- Opening Delimiter -

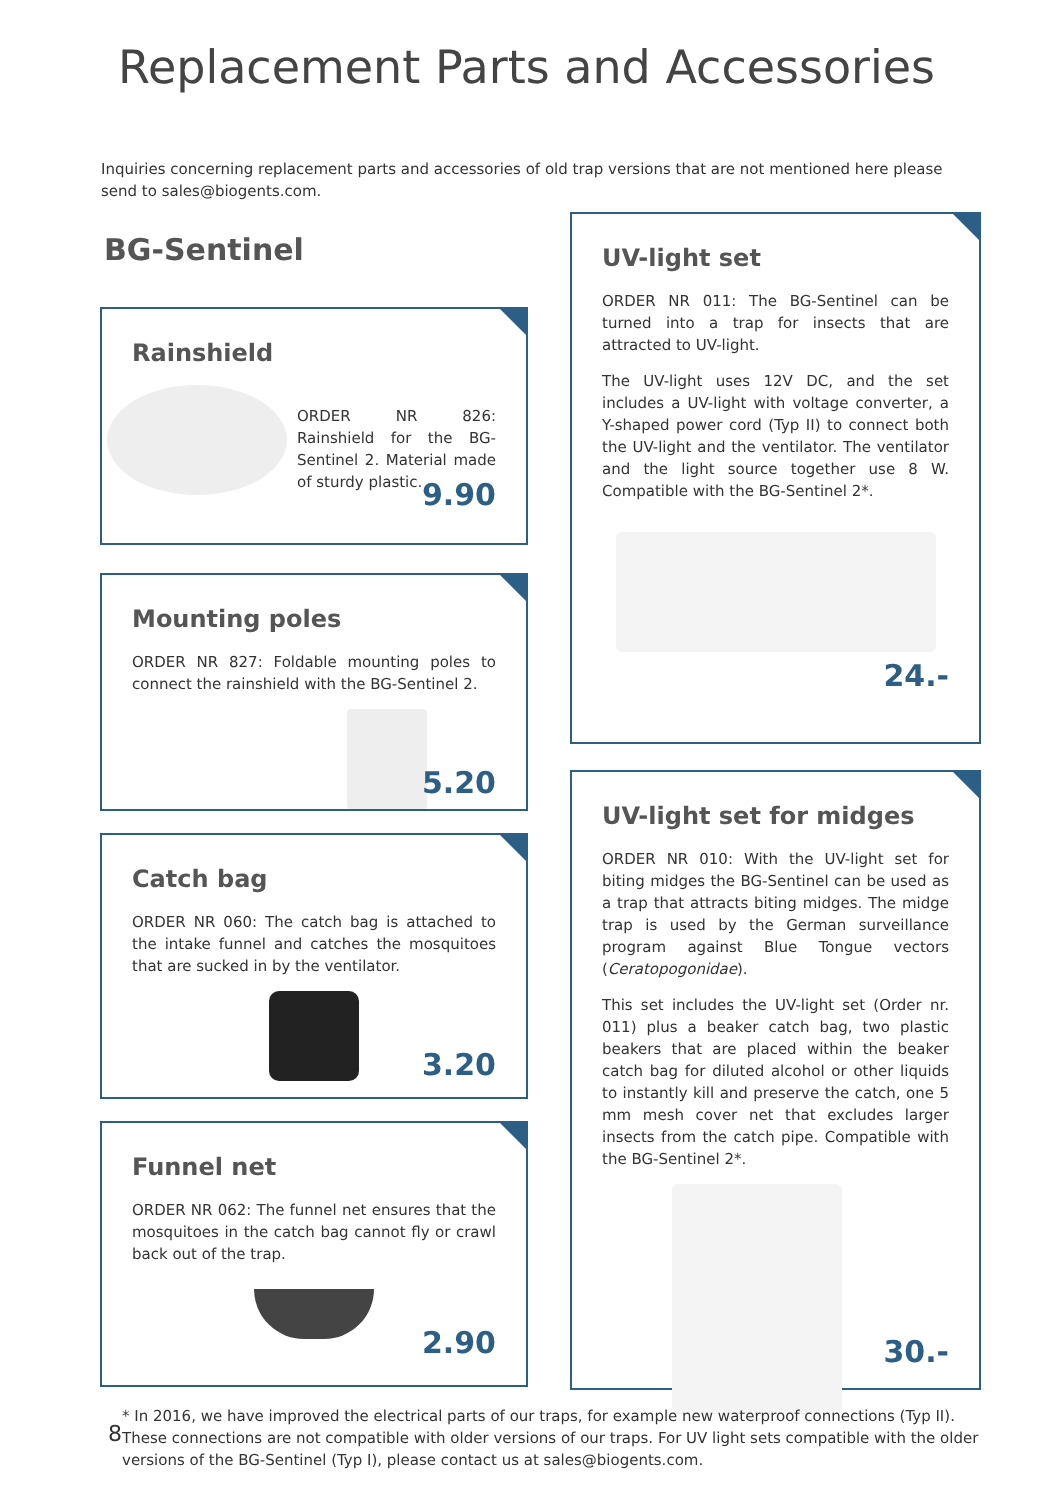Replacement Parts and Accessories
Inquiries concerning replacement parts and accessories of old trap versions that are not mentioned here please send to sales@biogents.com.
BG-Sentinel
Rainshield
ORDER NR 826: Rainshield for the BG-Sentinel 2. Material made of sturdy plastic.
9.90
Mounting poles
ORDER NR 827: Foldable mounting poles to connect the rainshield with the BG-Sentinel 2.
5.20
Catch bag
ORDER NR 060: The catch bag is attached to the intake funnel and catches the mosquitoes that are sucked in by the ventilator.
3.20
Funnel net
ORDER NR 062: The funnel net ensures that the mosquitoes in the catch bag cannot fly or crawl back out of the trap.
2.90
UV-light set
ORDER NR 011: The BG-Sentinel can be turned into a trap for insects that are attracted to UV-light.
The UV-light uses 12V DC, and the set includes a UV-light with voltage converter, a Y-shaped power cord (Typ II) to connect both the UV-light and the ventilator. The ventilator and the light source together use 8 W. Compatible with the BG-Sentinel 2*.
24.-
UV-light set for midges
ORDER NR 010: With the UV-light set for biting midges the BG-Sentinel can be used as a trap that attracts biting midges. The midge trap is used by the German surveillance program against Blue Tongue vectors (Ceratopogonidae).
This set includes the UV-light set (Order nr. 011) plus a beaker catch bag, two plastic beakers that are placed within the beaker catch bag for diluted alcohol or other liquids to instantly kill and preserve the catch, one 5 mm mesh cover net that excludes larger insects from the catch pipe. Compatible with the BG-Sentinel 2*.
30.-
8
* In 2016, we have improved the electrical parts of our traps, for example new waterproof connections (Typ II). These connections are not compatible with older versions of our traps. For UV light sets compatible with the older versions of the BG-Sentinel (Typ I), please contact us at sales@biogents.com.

- Closing Delimiter -
- Opening Delimiter -

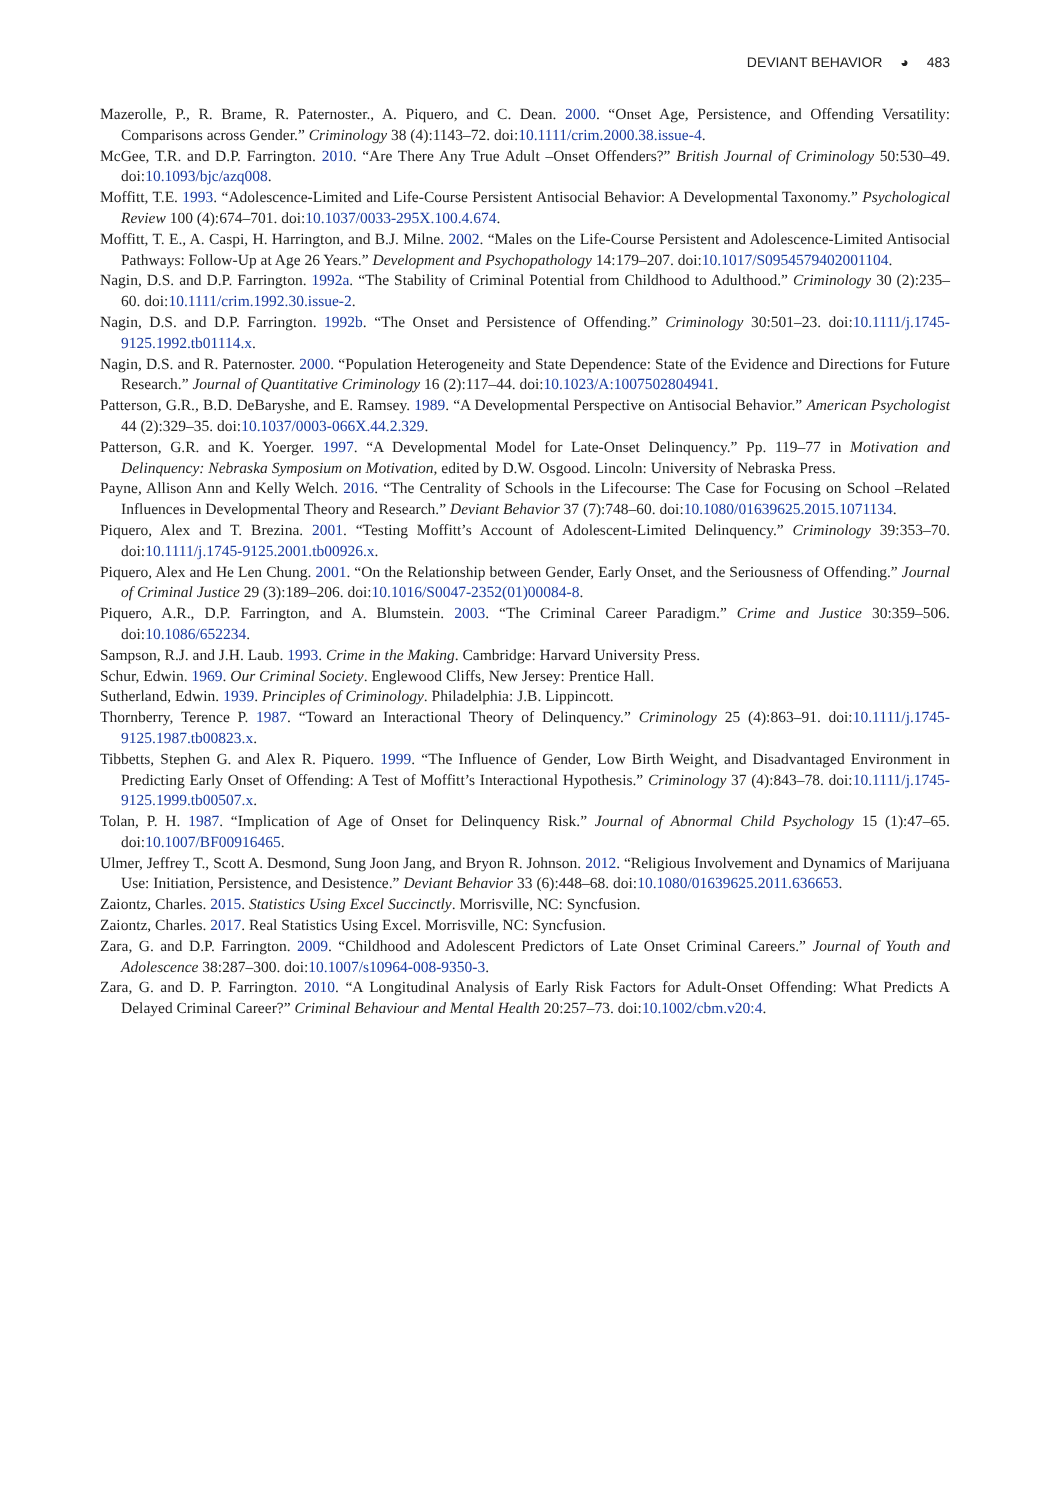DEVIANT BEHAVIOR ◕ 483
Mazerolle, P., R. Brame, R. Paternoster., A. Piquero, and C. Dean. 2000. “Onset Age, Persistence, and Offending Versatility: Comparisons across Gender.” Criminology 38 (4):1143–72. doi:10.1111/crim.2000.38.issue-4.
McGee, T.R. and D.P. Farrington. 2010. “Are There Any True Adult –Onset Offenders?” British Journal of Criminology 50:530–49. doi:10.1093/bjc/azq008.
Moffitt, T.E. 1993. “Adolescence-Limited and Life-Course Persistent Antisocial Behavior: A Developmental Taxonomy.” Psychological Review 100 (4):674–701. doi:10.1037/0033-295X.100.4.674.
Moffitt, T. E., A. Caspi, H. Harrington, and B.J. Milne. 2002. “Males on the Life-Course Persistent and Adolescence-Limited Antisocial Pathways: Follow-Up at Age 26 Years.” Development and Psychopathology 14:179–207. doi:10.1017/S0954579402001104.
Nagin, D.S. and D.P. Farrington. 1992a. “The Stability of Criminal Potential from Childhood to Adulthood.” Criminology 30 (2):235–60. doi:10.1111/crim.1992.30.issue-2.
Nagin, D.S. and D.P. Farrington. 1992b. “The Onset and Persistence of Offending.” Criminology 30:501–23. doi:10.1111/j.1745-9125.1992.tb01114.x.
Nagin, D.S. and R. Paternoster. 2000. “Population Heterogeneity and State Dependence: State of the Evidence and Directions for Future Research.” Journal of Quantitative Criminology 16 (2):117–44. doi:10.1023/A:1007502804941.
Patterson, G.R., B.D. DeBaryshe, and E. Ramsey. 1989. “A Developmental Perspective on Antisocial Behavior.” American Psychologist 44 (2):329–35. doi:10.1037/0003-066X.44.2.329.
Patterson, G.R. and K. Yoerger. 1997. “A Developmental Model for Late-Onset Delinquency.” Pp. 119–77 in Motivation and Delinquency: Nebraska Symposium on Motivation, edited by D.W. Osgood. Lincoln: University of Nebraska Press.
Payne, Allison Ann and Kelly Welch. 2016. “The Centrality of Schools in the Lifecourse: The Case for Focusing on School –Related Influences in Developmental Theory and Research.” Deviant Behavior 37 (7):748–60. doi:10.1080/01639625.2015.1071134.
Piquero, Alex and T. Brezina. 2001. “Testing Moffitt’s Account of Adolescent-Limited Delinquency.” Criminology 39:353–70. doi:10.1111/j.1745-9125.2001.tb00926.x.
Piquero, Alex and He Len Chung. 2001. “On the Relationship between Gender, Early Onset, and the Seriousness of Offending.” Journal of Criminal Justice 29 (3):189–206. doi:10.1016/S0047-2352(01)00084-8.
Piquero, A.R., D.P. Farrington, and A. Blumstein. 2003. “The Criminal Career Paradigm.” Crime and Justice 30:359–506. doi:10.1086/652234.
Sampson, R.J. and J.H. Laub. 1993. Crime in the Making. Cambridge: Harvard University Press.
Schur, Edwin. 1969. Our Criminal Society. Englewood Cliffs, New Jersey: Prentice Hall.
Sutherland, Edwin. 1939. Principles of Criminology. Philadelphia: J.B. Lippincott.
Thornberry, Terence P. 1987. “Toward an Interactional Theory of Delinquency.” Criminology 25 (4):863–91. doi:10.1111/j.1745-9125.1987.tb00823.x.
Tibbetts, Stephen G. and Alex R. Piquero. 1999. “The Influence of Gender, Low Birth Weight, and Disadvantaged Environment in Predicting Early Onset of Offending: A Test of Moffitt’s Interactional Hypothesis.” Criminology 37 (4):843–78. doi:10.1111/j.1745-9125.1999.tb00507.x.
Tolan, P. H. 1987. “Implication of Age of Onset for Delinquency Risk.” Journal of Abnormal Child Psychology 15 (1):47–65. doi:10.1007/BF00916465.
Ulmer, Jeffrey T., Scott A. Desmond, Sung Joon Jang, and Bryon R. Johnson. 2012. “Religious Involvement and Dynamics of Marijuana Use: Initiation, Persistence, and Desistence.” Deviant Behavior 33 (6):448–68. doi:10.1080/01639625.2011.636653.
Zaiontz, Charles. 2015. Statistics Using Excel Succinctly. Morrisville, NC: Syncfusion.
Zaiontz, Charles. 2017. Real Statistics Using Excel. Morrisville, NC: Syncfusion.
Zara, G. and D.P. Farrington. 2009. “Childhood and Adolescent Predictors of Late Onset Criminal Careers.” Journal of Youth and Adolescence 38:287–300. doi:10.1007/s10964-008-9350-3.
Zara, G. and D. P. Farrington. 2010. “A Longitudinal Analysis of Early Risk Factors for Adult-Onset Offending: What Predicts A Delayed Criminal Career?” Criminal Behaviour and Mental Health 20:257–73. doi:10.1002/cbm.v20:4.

- Closing Delimiter -

• **Task statement**: Search the material for the word "Zara". Each line where it is found must be copied.

• **Answer to the problem**:
Zara, G. and D.P. Farrington. 2009. “Childhood and Adolescent Predictors of Late Onset Criminal Careers.” Journal of Youth and Adolescence 38:287–300. doi:10.1007/s10964-008-9350-3.
Zara, G. and D. P. Farrington. 2010. “A Longitudinal Analysis of Early Risk Factors for Adult-Onset Offending: What Predicts A Delayed Criminal Career?” Criminal Behaviour and Mental Health 20:257–73. doi:10.1002/cbm.v20:4.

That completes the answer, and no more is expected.